SC is too old to be labeled either external or internal. it was around before there was any sort of split in philosophy. you can be more brute force about it like the mongolians or sumo guys, but you can also be more finesseful about it, like the baoding, tianjing, beijing styles.
-Fong
Bodywork wrote:In counter throwing the mechanic of NOT face changing, but rather holding your spine and attention forward and letting your weight sink you can pivot from the spine while attacking. To say it differently you can receive their force on side creating a hole, while they can't seem to "get" your center, all while your other side is attacking and moving them. It's a way of holding the body I mentioned above that will not allow-or at least make it extremely difficult to let an opponent get your weight on one side and cut your weight out from below or take your shoulders over the top. Your mass can be sustained in the opposite side from that they are attacking instantly, and then used to throw them. It's a very fast way to move and feels like hard rubber to try and move.
Think of pushing on a door as it flies open
Now
Think of the door having a rod as a pivot in the middle. The harder and faster you push on the left, the harder and faster it will hit you on the right.
Now
Think of the door being suspended in the air by a big ball bearing supported from a steel rod in the ground. It can pivot in the center of its mass. Now matter where you push your force is released and you are hit from the other side, up, down, low to high, high to low. With no one ever being able to "get" your center.
Now
Think of the door having a movable and rotational ball bearing that is free ranging and can get support not only from a single positional point, but can change from left to right in an instant
Now
Imagine that wood can hit you at will without any need for incoming force.

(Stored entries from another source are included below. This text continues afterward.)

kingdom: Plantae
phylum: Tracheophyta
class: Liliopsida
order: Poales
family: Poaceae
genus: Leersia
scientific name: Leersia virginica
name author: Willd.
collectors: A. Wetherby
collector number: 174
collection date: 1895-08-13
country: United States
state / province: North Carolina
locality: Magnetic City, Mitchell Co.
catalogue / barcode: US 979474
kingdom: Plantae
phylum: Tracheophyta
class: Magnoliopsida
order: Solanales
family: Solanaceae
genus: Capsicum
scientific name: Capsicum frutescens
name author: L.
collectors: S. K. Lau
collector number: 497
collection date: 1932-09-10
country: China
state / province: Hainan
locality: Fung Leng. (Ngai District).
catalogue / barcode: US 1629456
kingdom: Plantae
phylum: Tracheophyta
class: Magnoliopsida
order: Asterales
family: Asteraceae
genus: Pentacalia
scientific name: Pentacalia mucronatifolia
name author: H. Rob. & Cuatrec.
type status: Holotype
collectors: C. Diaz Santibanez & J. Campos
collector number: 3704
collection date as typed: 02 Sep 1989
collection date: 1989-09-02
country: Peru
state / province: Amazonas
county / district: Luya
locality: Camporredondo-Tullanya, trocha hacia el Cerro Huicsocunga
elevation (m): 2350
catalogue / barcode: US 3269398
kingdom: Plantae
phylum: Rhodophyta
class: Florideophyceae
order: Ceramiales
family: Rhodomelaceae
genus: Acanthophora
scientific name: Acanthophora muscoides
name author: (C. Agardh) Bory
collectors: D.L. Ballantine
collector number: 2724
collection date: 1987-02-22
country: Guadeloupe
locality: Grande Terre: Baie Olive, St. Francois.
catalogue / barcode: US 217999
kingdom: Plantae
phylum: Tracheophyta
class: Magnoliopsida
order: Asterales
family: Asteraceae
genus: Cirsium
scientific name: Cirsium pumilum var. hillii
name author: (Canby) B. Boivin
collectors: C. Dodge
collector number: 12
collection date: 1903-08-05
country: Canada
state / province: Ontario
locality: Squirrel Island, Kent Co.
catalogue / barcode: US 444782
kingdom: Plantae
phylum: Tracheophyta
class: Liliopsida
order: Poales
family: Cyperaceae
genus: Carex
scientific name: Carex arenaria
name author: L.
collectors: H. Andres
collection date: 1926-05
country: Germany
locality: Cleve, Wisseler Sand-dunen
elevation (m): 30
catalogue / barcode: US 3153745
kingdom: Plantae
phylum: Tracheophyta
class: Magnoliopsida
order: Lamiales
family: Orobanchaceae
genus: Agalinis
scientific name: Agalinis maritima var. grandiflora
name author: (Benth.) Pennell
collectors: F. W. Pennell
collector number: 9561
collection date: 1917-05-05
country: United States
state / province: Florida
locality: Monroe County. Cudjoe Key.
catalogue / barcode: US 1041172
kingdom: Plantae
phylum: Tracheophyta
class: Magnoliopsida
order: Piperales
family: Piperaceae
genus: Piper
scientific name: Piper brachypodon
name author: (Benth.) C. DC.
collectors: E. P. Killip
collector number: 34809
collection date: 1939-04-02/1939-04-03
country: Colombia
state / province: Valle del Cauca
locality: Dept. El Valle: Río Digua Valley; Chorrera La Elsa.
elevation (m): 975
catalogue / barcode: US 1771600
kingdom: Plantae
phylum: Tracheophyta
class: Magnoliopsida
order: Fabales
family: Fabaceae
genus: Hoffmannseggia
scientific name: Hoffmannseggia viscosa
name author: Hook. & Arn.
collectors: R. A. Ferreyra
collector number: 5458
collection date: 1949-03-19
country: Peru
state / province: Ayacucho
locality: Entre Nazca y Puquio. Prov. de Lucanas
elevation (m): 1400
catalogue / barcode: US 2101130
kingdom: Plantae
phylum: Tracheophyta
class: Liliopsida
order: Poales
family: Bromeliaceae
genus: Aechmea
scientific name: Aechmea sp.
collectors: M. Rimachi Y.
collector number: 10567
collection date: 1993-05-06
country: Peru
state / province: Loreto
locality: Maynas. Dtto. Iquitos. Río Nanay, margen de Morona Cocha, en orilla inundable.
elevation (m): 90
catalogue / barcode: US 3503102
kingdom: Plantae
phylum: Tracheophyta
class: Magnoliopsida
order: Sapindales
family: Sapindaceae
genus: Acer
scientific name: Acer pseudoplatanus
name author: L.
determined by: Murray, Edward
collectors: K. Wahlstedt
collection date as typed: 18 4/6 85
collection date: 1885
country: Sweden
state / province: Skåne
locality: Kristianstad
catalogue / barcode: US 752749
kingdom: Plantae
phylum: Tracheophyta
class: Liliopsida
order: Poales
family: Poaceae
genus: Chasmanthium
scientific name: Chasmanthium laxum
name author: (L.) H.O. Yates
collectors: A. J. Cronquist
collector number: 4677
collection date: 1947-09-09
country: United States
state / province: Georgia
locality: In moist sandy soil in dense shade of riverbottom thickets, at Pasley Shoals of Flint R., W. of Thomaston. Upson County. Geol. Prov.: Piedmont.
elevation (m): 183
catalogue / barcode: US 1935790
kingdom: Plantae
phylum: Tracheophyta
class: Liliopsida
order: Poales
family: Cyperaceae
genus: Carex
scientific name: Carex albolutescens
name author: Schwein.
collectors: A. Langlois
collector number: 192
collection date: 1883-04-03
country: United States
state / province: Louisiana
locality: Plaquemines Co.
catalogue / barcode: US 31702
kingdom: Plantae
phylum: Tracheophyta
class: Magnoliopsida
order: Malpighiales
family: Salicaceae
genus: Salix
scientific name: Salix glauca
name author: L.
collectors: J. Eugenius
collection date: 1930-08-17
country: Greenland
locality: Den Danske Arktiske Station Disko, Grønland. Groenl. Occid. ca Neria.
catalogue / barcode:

The door sides are your body axis. The pivot in the middle is your spine; the center is your dantien. All of that is just simple structure use in grappling. But there is no way of getting there by lifting, flexing or simply trying to unify the body through grappling. It is through intent, and slow progress and gradual increases in resistense on to fighting. There is a host of other skills to add to that; Joining and manipulating the upper and lower and how to use them in various ways, expanding and contracting, twisting, while maintaining a central alignment, aiding that with breath power, and the multiplicities of directed forces. Out-in, expand-release, contract-draw in and then aiding -that- with breath power. IMO these ways of moving are different in many aspects from normal movement.
Thanks D Glenn.
If internal arts develop a specific shen fa, then is the secret to having internal power in your movement contained within the specific shen fa or is it simply being able to maintain a shen fa, any shen fa, in everything you do?